Scene difference descriptions

+++++

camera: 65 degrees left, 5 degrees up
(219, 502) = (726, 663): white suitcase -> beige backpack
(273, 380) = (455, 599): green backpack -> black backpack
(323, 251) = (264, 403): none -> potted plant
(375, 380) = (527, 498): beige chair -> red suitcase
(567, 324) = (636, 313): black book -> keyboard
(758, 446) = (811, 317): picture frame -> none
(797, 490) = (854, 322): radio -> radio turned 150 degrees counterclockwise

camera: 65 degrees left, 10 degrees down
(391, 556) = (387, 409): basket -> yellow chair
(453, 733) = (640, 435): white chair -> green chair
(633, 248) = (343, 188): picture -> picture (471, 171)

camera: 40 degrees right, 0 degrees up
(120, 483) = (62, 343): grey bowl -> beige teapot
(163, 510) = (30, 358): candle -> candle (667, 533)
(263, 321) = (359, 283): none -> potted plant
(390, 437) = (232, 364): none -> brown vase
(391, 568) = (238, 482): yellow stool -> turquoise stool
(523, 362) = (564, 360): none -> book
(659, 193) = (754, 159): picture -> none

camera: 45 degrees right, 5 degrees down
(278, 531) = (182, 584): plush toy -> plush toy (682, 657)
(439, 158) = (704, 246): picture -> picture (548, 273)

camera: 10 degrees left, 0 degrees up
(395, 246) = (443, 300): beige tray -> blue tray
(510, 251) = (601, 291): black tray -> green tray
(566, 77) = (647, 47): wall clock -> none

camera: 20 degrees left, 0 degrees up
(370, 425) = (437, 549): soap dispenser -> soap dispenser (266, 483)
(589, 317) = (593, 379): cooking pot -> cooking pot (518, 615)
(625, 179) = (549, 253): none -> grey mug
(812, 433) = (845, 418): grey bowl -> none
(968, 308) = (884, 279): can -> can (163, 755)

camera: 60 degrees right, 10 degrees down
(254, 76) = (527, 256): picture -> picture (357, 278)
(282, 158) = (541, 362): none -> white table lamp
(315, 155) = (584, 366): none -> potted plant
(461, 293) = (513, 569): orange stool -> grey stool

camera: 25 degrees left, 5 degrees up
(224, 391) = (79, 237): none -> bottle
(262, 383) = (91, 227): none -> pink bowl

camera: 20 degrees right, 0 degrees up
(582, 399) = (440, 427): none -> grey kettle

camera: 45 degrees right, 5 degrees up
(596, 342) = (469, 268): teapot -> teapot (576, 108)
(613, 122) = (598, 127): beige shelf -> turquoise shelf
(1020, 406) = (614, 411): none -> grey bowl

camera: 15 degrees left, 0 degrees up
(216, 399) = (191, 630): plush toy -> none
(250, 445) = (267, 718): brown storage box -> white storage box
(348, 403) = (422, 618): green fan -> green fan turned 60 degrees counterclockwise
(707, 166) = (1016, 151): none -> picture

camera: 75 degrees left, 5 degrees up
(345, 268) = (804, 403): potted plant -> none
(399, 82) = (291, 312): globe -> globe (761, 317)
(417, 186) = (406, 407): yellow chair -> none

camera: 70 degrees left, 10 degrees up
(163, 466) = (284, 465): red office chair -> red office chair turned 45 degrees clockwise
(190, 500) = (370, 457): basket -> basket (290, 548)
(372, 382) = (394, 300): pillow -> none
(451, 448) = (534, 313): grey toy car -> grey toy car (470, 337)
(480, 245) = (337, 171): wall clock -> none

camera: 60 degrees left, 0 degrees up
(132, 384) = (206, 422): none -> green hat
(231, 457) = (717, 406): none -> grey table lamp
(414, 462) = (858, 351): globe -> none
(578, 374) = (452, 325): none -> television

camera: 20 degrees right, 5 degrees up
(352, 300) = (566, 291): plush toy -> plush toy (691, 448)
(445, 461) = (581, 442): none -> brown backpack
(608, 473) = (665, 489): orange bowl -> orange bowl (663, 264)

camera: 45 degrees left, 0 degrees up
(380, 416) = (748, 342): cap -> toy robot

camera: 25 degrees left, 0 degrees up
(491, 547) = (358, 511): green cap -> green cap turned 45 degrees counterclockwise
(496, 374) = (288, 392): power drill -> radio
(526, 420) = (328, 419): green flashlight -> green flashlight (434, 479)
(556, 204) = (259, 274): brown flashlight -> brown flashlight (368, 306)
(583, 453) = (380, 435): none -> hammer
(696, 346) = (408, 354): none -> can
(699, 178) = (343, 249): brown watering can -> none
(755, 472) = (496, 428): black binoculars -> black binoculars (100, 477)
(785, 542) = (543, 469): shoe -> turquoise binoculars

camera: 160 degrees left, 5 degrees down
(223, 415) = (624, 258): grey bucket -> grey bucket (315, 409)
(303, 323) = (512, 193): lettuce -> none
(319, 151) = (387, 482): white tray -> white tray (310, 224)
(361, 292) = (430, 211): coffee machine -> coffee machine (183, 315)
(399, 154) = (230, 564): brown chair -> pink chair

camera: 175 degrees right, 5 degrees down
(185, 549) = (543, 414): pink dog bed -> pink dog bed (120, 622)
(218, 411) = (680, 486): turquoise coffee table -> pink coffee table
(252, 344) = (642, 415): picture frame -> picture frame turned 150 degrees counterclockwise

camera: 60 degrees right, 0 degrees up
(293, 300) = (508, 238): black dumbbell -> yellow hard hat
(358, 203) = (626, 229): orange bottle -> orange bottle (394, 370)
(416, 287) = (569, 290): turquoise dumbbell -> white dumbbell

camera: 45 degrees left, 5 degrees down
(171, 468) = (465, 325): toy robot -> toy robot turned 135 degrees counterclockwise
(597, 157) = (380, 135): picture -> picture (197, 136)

+++++

Activity:
Beginning at the line with "camera: 10 degrees left, 0 degrees up" and stopping after the line with "(625, 179) = (549, 253): none -> grey mug", please write out every line of the data above exactly and nothing else.

Solution below:
camera: 10 degrees left, 0 degrees up
(395, 246) = (443, 300): beige tray -> blue tray
(510, 251) = (601, 291): black tray -> green tray
(566, 77) = (647, 47): wall clock -> none

camera: 20 degrees left, 0 degrees up
(370, 425) = (437, 549): soap dispenser -> soap dispenser (266, 483)
(589, 317) = (593, 379): cooking pot -> cooking pot (518, 615)
(625, 179) = (549, 253): none -> grey mug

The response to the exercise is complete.